### What to produce
Your reply should hold every record exactly as given, with no pictures in it.
┌──
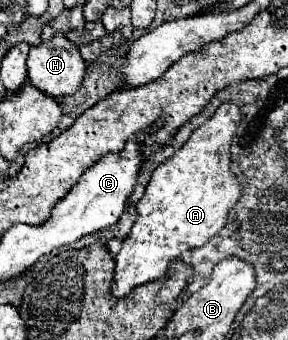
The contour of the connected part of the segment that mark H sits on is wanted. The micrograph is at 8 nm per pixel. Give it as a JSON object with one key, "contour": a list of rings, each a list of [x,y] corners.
{"contour":[[[58,34],[50,42],[40,42],[38,46],[30,48],[28,54],[28,80],[44,94],[60,100],[80,90],[82,78],[86,74],[86,64],[78,52],[78,46],[72,44],[66,36]]]}

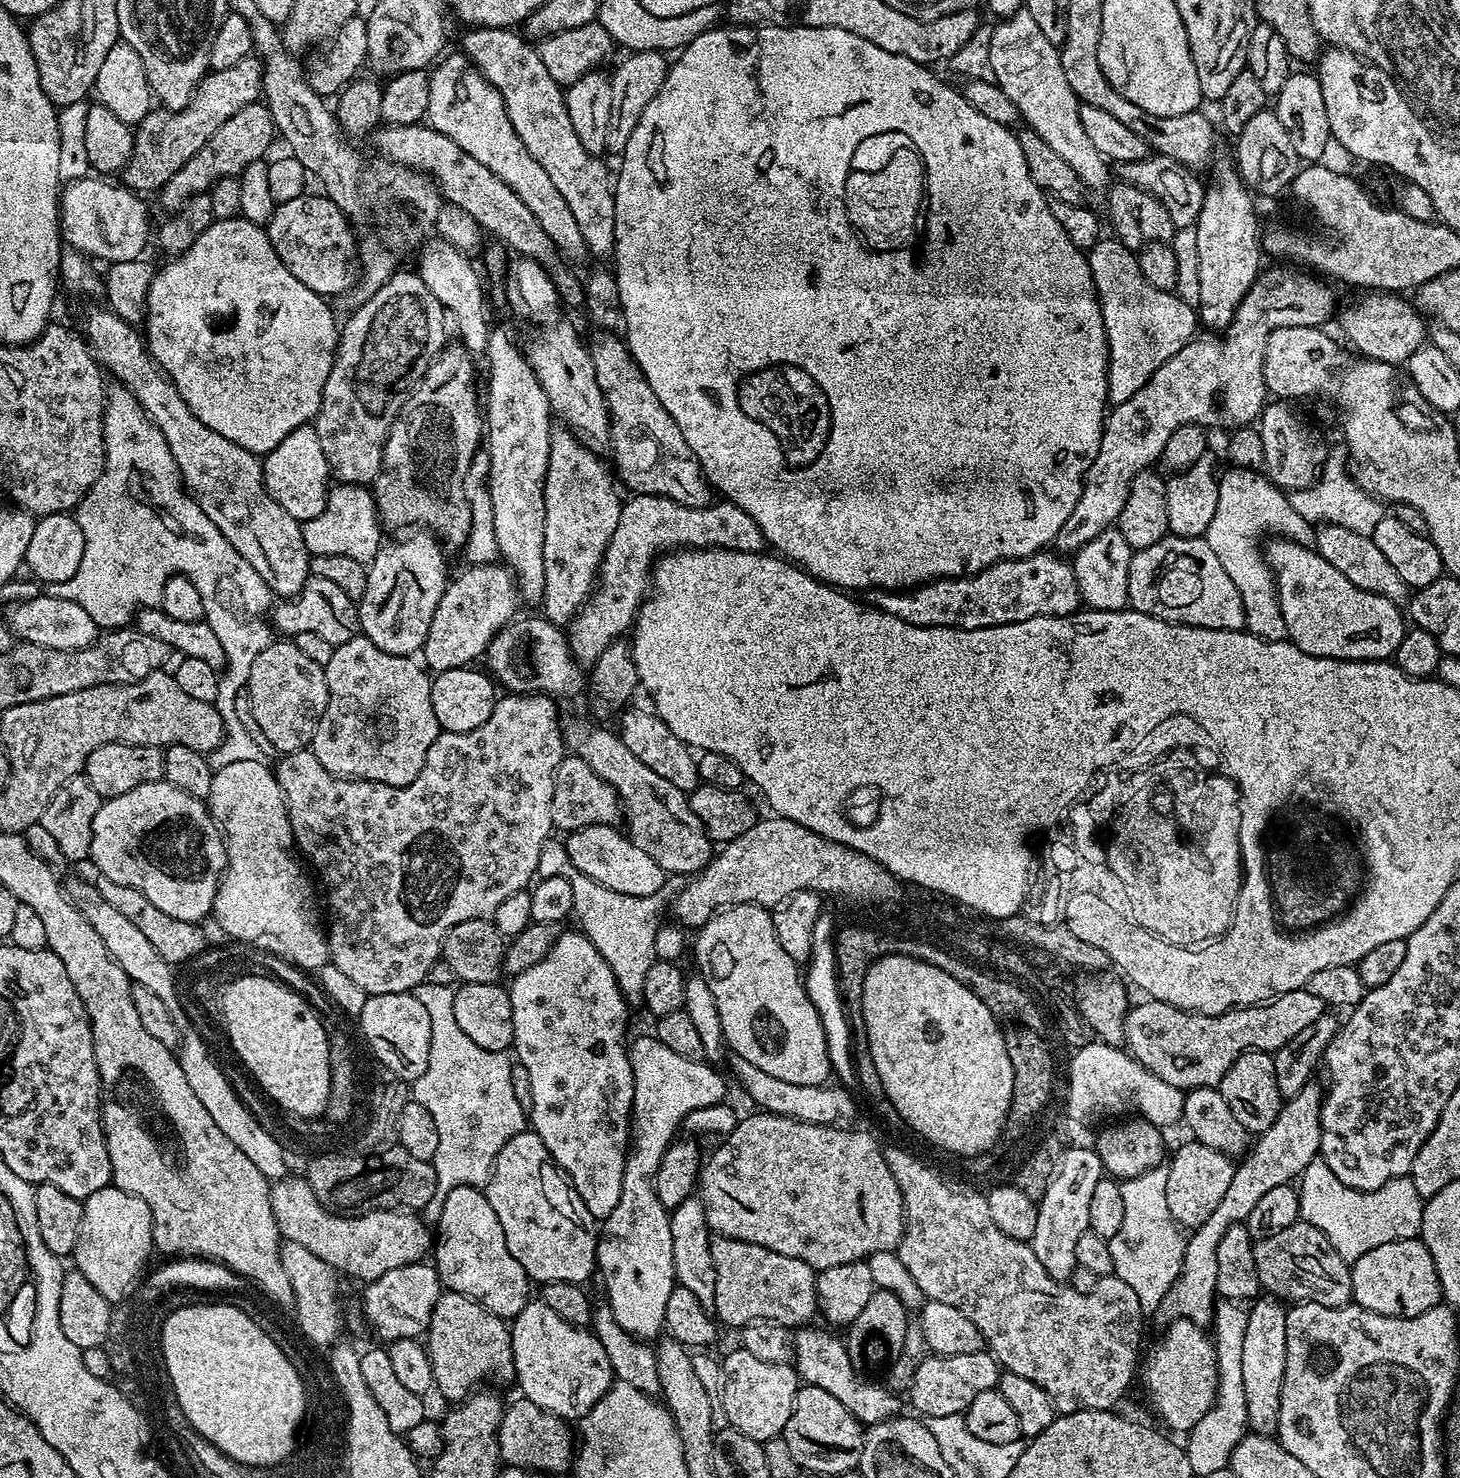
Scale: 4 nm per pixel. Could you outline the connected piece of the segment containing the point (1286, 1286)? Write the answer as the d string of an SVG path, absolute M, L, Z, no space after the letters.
M1296 1221L1282 1231L1257 1239L1253 1248L1260 1285L1269 1295L1285 1302L1331 1308L1344 1308L1353 1301L1351 1265L1312 1223Z

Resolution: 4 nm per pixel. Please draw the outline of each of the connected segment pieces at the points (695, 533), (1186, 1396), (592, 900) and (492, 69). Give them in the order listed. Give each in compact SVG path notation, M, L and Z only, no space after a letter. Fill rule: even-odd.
└──
### Answer space
The contour of the connected part of the segment that mark H sits on is wanted. The micrograph is at 8 nm per pixel. Give it as a JSON object with one key, "contour": a list of rings, each a list of [x,y] corners.
{"contour":[[[58,34],[50,42],[40,42],[38,46],[30,48],[28,54],[28,80],[44,94],[60,100],[80,90],[82,78],[86,74],[86,64],[78,52],[78,46],[72,44],[66,36]]]}

Scale: 4 nm per pixel. Could you outline the connected piece of the segment containing the point (1286, 1286)? Write the answer as the d string of an SVG path, absolute M, L, Z, no space after the letters.
M1296 1221L1282 1231L1257 1239L1253 1248L1260 1285L1269 1295L1285 1302L1331 1308L1344 1308L1353 1301L1351 1265L1312 1223Z

Resolution: 4 nm per pixel. Please draw the outline of each of the connected segment pieces at the points (695, 533), (1186, 1396), (592, 900) and (492, 69). Give them in the order listed. Give each in compact SVG path notation, M, L and Z only, no space after a letter. Fill rule: even-odd.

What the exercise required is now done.